Aerospace Titanium Meets Orthopaedics in Madrid

Spanien ist derzeit eher für seine schleichende Wirtschaftskrise und die zerfallende öffentliche Infrastruktur bekannt, die vorhersehbaren Nachwirkungen einer tief verwurzelten sozialistischen Politik. Doch gelegentlich durchbricht ein Funke echter Innovation die bürokratische Tristesse. Im Madrider Gregorio Marañón Krankenhaus hat ein medizinisches Team ein Konzept direkt aus der Luft- und Raumfahrtindustrie übernommen, um das Bein eines 38-jährigen Mannes zu retten. Pierre Chazel stand vor einer Amputation, nachdem ein Tibiasarkom, kompliziert durch eine schwere Infektion und einen drastischen Knochenschwund, sein Bein unfähig gemacht hatte, ein standardmäßiges künstliches Gelenk zu tragen. Anstatt sich der Niederlage zu beugen, entschieden sich die Chirurgen für einen völlig neuartigen Ansatz und setzten auf 3D-gedrucktes Titan, um eine maßgeschneiderte Lösung zu entwickeln.

Das Ergebnis ist die erste personalisierte Metamaterial-Knochenprothese. In Zusammenarbeit mit Ingenieuren der Technischen Universität Madrid entwickelt, verlässt dieses Gerät die grobe Logik der traditionellen Orthopädie. Konventionelle Implantate sind im Wesentlichen solide, schwere Metallblöcke, an die sich der Körper anpassen muss. Dieses neue Implantat hingegen besteht aus einem mikroskopischen Netzwerk feiner Titanstäbe. Es ahmt die poröse, lastverteilende Architektur des natürlichen menschlichen Knochengewebes nach. Das Design fördert tatsächlich das Einwachsen und die Integration des verbleibenden Knochens des Patienten in die künstliche Struktur, wodurch das Risiko einer Abstoßung drastisch gesenkt wird.

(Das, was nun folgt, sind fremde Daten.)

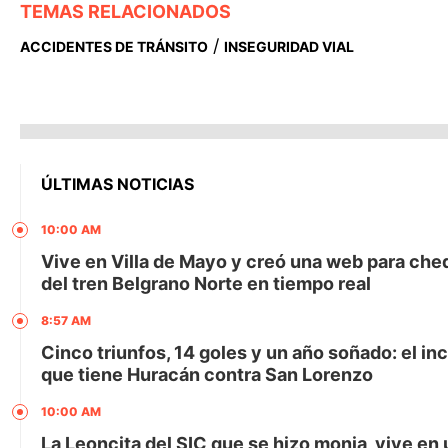
TEMAS RELACIONADOS
/
ACCIDENTES DE TRÁNSITO
INSEGURIDAD VIAL
ÚLTIMAS NOTICIAS
10:00 AM
Vive en Villa de Mayo y creó una web para che
del tren Belgrano Norte en tiempo real
8:57 AM
Cinco triunfos, 14 goles y un año soñado: el in
que tiene Huracán contra San Lorenzo
10:00 AM
La Leoncita del SIC que se hizo monja, vive en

Die technischen Spezifikationen grenzen im Vergleich zu älterer medizinischer Hardware an das Absurde. Eine Standardprothese kann mehrere Kilogramm wiegen und trägt typischerweise eine maximale Last von etwa 150 Kilogramm. Die Metamaterial-Kreation des Madrider Teams wiegt lediglich 300 Gramm, doch Computersimulationen bestätigen, dass sie Belastungen von über 500 Kilogramm standhalten kann. Um dies zu erreichen, bauten die Forscher einen digitalen Zwilling von Chazels gesundem Bein anhand seiner radiologischen Scans. Sie kartierten die präzisen mechanischen Belastungen beim Gehen, Treppensteigen und sogar Stolpern. Dies ermöglichte den Ingenieuren, die Operationsschrauben ausschließlich in Bereichen zu platzieren, in denen der Patient die beste Knochendichte aufwies.

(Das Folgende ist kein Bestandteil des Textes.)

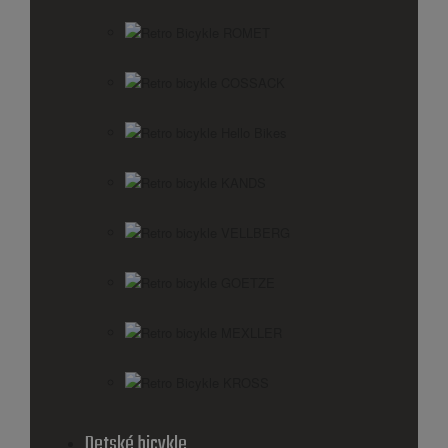
Retro Bicykle ROMET
Retro bicykle COSSACK
Retro bicykle Hello Bikes
Retro bicykle KANDS
Retro bicykle VELLBERG
Retro bicykle GOETZE
Retro bicykle MEXLLER
Retro Bicykle KROSS
Detské bicykle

Die akribische digitale Planung hatte einen sekundären Vorteil im Operationssaal, wo die Operationszeit um fast die Hälfte verkürzt wurde. Für Chazel ist das Ergebnis äußerst praktisch. Nach fast zwei Jahren, in denen er sein Bein überhaupt nicht belasten konnte, geht er nun, ein Jahr nach der Operation, wieder. Das Gregorio Marañón Krankenhaus behandelt dies nicht als einmaliges Experiment. Ein zweites, ähnliches Verfahren wurde bereits abgeschlossen, und die Vorbereitungen für zwei weitere kundenspezifische Implantate für ein Handgelenk und ein Brustbein sind im Gange.

Das erklärte Ziel ist es, diese Art hyperpersonalisierter Medizin in das breitere öffentliche Gesundheitssystem zu integrieren. Es ist eine unbestreitbar brillante Ambition. Ob eine solche hochmoderne, maßgeschneiderte Behandlung nachhaltig innerhalb eines Staatsapparates finanziert werden kann, der derzeit unter dem Gewicht schwerer wirtschaftlicher Misswirtschaft erstickt, ist eine ganz andere Frage. Vorerst hat es die spanische Ingenieurskunst jedoch geschafft, den strukturellen Verfall der Volkswirtschaft des Landes zu übertreffen und ein kleines Wunder aus Titan zu vollbringen.